I’ve been feeling overwhelmed this week, and my usual coping mechanism is to retreat into my personal routines, practices where I feel invisible, where I can meld into the world around me, feel as if I’m a part of the all-powerful universe rather than my so limited self. Iced coffee outdoor table reading, biking around the park at night, opening to the world in a stretch.
Life is all about making the hard things easy. I’ve never done something for the first time where I’ve felt like a natural at it. I have negligible hand-eye coordination, so every sport I pick up it takes me a long time to get to a decent place. This applies to very precise crafts too. Sewing is herculean. Don’t even let me fold paper; I won’t be able to do it straight. When a shopkeeper in Japan taught my friends and I how to do a simple origami crane, I distinctly remember them making a joke about how I should maybe not go into origami. That didn’t stop me from buying origami paper aspirationally and then never using it.

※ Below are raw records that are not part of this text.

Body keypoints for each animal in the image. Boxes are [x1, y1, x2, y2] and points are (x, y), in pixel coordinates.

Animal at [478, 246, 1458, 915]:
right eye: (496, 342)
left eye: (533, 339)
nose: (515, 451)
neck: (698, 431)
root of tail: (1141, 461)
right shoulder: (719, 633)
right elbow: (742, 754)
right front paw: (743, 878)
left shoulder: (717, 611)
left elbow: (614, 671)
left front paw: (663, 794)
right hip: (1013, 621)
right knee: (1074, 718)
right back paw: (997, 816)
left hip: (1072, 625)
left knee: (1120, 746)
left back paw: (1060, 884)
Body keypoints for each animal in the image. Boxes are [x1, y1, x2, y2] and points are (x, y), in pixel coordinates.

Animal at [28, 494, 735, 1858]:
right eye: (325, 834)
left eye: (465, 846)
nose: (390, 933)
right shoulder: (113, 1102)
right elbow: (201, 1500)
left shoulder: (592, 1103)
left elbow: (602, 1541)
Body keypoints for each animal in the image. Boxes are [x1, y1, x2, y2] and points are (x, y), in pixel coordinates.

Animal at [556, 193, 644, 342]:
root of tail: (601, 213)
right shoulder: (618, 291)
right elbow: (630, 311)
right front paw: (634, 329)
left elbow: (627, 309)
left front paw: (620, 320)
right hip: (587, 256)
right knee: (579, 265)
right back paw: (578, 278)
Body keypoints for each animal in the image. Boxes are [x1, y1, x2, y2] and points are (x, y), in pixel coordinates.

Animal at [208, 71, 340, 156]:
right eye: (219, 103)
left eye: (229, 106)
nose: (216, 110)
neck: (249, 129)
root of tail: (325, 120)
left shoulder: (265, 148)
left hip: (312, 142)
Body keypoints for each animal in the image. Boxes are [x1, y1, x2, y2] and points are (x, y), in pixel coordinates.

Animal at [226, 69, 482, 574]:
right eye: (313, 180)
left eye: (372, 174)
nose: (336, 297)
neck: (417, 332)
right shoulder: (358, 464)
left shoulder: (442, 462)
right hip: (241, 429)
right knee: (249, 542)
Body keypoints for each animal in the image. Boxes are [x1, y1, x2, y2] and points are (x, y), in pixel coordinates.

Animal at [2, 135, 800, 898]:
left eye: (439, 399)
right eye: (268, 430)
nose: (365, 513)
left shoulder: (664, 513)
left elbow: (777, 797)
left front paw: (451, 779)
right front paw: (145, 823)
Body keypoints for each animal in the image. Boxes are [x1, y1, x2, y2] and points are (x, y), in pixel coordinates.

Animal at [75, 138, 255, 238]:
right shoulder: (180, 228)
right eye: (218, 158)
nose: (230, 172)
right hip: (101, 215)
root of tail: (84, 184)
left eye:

What I lack in talent, I make up for in work. I just do it over and over and over again until some small part of it starts to feel easy. With dance,
I’m a romantic, which means I want to believe that I can do anything I set my mind to. I’m also an optimist, which means I falsely believe that everything will be ok if I wing it. Narrator voice: things were not okay when I winged them. Winging things deliberately shirking preparation feels very different than trusting your instinct after you’ve developed it. They’re easy to get confused because they both have the same upramp feeling of an uneasy freedom. The former ends in uncomfortable disaster (or an existential angst that sits in the pit of your stomach), while the latter ends in a cathartic release.